Monday, May 21, 2018

`It's Dignified But Not Pretentious'

My middle son is reading The Structures of Everyday Life (trans. Siân Reynolds, 1981), the first volume in Fernand Braudel’s three-volume Civilization and Capitalism, 15th–18th Centuries. I asked what he thought, and he replied, “I like the style. It’s dignified but not pretentious,” a description that rules out most academic writing, journalism and blogs. To achieve stylistic gravitas, a writer must know something, know he knows it and know how to articulate it. He must be confident but not cocky. Glibness, know-it-all jargon-slinging, self-righteousness, cheap shots, snobbery and childish partisanship are incompatible with dignity.

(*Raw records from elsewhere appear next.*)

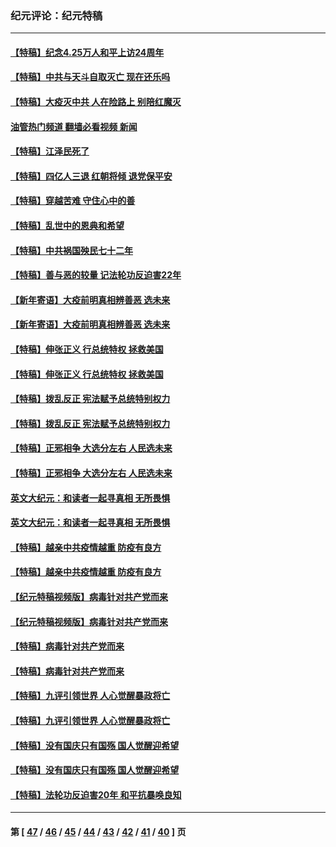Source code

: ### 纪元评论：纪元特稿
---
#### [【特稿】纪念4.25万人和平上访24周年](../../pages/nsc424/n13980883.md?05010330) 
#### [【特稿】中共与天斗自取灭亡 现在还乐吗](../../pages/nsc424/n13897482.md?05010330) 
#### [【特稿】大疫灭中共 人在险路上 别陪红魔灭](../../pages/nsc424/n13890697.md?05010330) 
#### [油管热门频道 翻墙必看视频 新闻](ok?05010330)
#### [【特稿】江泽民死了](../../pages/nsc424/n13876300.md?05010330) 
#### [【特稿】四亿人三退 红朝将倾 退党保平安](../../pages/nsc424/n13794378.md?05010330) 
#### [【特稿】穿越苦难 守住心中的善](../../pages/nsc424/n13784979.md?05010330) 
#### [【特稿】乱世中的恩典和希望](../../pages/nsc424/n13734687.md?05010330) 
#### [【特稿】中共祸国殃民七十二年](../../pages/nsc424/n13272607.md?05010330) 
#### [【特稿】善与恶的较量 记法轮功反迫害22年](../../pages/nsc424/n13086597.md?05010330) 
#### [【新年寄语】大疫前明真相辨善恶 选未来](../../pages/nsc424/n12660855.md?05010330) 
#### [【新年寄语】大疫前明真相辨善恶 选未来](../../pages/nsc424/n12660855.md?05010330) 
#### [【特稿】伸张正义 行总统特权 拯救美国](../../pages/nsc424/n12616806.md?05010330) 
#### [【特稿】伸张正义 行总统特权 拯救美国](../../pages/nsc424/n12616806.md?05010330) 
#### [【特稿】拨乱反正 宪法赋予总统特别权力](../../pages/nsc424/n12598306.md?05010330) 
#### [【特稿】拨乱反正 宪法赋予总统特别权力](../../pages/nsc424/n12598306.md?05010330) 
#### [【特稿】正邪相争 大选分左右 人民选未来](../../pages/nsc424/n12545208.md?05010330) 
#### [【特稿】正邪相争 大选分左右 人民选未来](../../pages/nsc424/n12545208.md?05010330) 
#### [英文大纪元：和读者一起寻真相 无所畏惧](../../pages/nsc424/n12542027.md?05010330) 
#### [英文大纪元：和读者一起寻真相 无所畏惧](../../pages/nsc424/n12542027.md?05010330) 
#### [【特稿】越亲中共疫情越重 防疫有良方](../../pages/nsc424/n12042989.md?05010330) 
#### [【特稿】越亲中共疫情越重 防疫有良方](../../pages/nsc424/n12042989.md?05010330) 
#### [【纪元特稿视频版】病毒针对共产党而来](../../pages/nsc424/n11977328.md?05010330) 
#### [【纪元特稿视频版】病毒针对共产党而来](../../pages/nsc424/n11977328.md?05010330) 
#### [【特稿】病毒针对共产党而来](../../pages/nsc424/n11928818.md?05010330) 
#### [【特稿】病毒针对共产党而来](../../pages/nsc424/n11928818.md?05010330) 
#### [【特稿】九评引领世界 人心觉醒暴政将亡](../../pages/nsc424/n11660496.md?05010330) 
#### [【特稿】九评引领世界 人心觉醒暴政将亡](../../pages/nsc424/n11660496.md?05010330) 
#### [【特稿】没有国庆只有国殇 国人觉醒迎希望](../../pages/nsc424/n11549354.md?05010330) 
#### [【特稿】没有国庆只有国殇 国人觉醒迎希望](../../pages/nsc424/n11549354.md?05010330) 
#### [【特稿】法轮功反迫害20年 和平抗暴唤良知](../../pages/nsc424/n11389135.md?05010330) 

---
#### 第 [ [47](./47.md?05010330) / [46](./46.md?05010330) / [45](./45.md?05010330) / [44](./44.md?05010330) / [43](./43.md?05010330) / [42](./42.md?05010330) / [41](./41.md?05010330) / [40](./40.md?05010330) ] 页
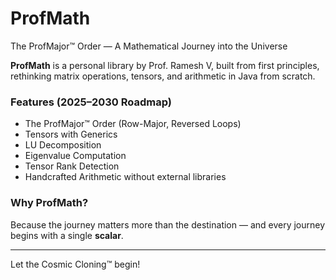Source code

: # ProfMath
The ProfMajor™️ Order — A Mathematical Journey into the Universe

**ProfMath** is a personal library by Prof. Ramesh V, built from first principles, rethinking matrix operations, tensors, and arithmetic in Java from scratch.

### Features (2025–2030 Roadmap)
- The ProfMajor™️ Order (Row-Major, Reversed Loops)
- Tensors with Generics
- LU Decomposition
- Eigenvalue Computation
- Tensor Rank Detection
- Handcrafted Arithmetic without external libraries

### Why ProfMath?
Because the journey matters more than the destination — and every journey begins with a single **scalar**.

---

Let the Cosmic Cloning™️ begin!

Who are exemplars of the balanced style my son finds in Braudel? Johnson, of course. Much of Henry James. Abraham Lincoln, whose dignity verges on nobility. Carlyle and Henry Adams, in their cooler moments. Henry Adams. Proust. Santayana. Yvor Winters. Certainly Gibbon. Here is a continuation of the chapter from George Saintsbury’s A History of English Prose Rhythm (1912) quoted in Sunday’s post. After dismissing Coleridge’s observation that “Gibbon’s manner is the worst of all,” Saintsbury quotes a memorable, lengthy paragraph from Memoirs of My Life and Writings (1796). Here are Gibbon’s concluding sentences, among his most evocative, dignified and personal:

“The present is a fleeting moment, the past is no more; and our prospect of futurity is dark and doubtful. This day may possibly be my last: but the laws of probability, so true in general, so fallacious in particular, still allow about fifteen years. I shall soon enter into the period which, as the most agreeable of his long life, was selected by the judgement and experience of the sage [Bernard Le Bovier de] Fontenelle. His choice is approved by the eloquent historian of nature, who fixes our moral happiness to the mature season in which our passions are supposed to be calmed, our duties fulfilled, our ambition satisfied, our fame and fortune established on a solid basis. In private conversation, that great and amiable man added the weight of his own experience; and this autumnal felicity might be exemplified in the lives of Voltaire, Hume, and many other men of letters. I am far more inclined to embrace than to dispute this comfortable doctrine. I will not suppose any premature decay of the mind or body; but I must reluctantly observe that two causes, the abbreviation of time, and the failure of hope, will always tinge with a browner shade the evening of life.”